After I saw this first visualization involving saturation, I was wondering whether there would be an interesting relationship between page numbers and saturation. The hypothesis was that the first page (which is the cover page in all 10 comics) would be more saturated than the other pages (perhaps to make it look more attractive). In order to examine this assumption I plotted page numbers on the X-axis and the saturation mean on the Y-axis, but we can see that my second assumption did not hold true. There is no decrease of saturation after the first page.
Image created with ImagePlot. X-axis: page numbers, Y-axis: saturation mean
Finally, it is important to acknowledge that the calculation of the saturation and plotting the saturation mean is made possible only by turning analog data (the comics) into a digital representation (Manovich 14), presenting us once again with the constant trade off and negotiation between abstraction and the aesthetic experience.
Comics are an art form that makes use of images arranged in sequence for telling a story. They use text and visuals and the story develops in the interaction between the two.
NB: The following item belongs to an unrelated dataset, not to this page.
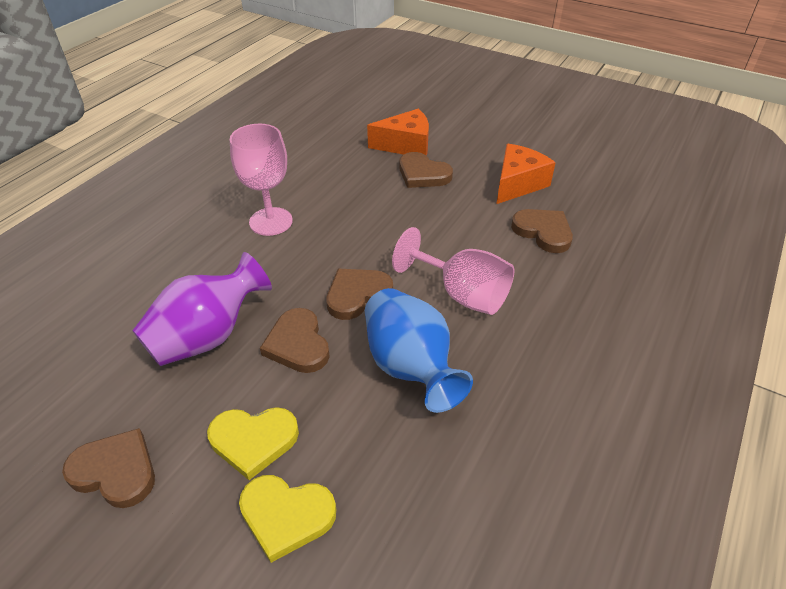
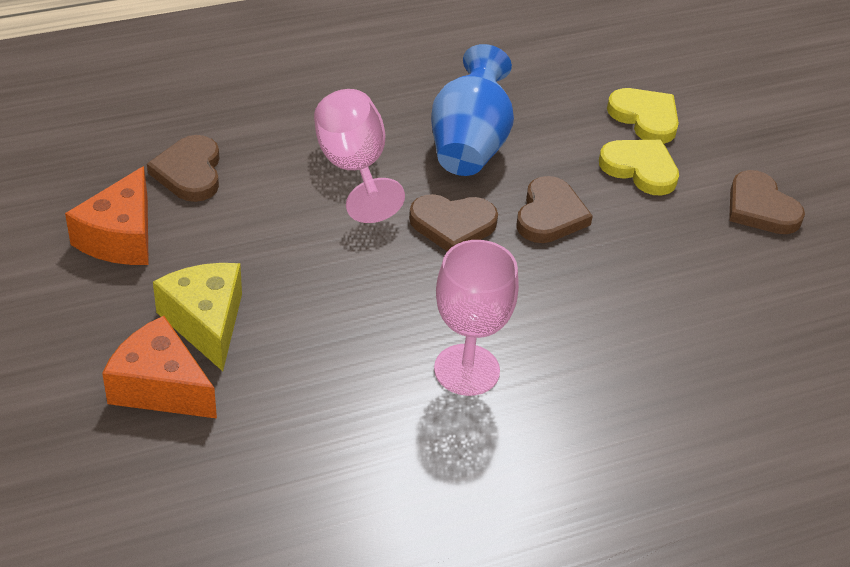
camera: 145 degrees left, 0 degrees up
purple vase [132,252,272,366] -> none
brown heart [399,152,453,188] -> yellow cheese [153,263,242,371]
orange cheese [496,144,556,204] -> orange cheese turned 60 degrees counterclockwise [65,166,149,265]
In fact, one without the other cannot convey the whole picture. This interaction between image and text is exactly what Scott McCloud writes is the critical potential of comics as medium: “Juxtaposed pictorial and other images in deliberate sequence, intended to convey information and/or to produce an aesthetic response in the viewer” (9).
In terms of data visualization we have a similar situation. A data visualization without a critical engagement, one that lays open the trade off's and reductionism involved in the process of creating the visual schemas, only tells part of the story. A digital archive that only displaying the digitized comics and data points without critical reflection on the tools and processes that shaped it final form obscures complexity for the sake of intuitiveness and yielding easy insights. The critical potential lies in an interaction between text and images.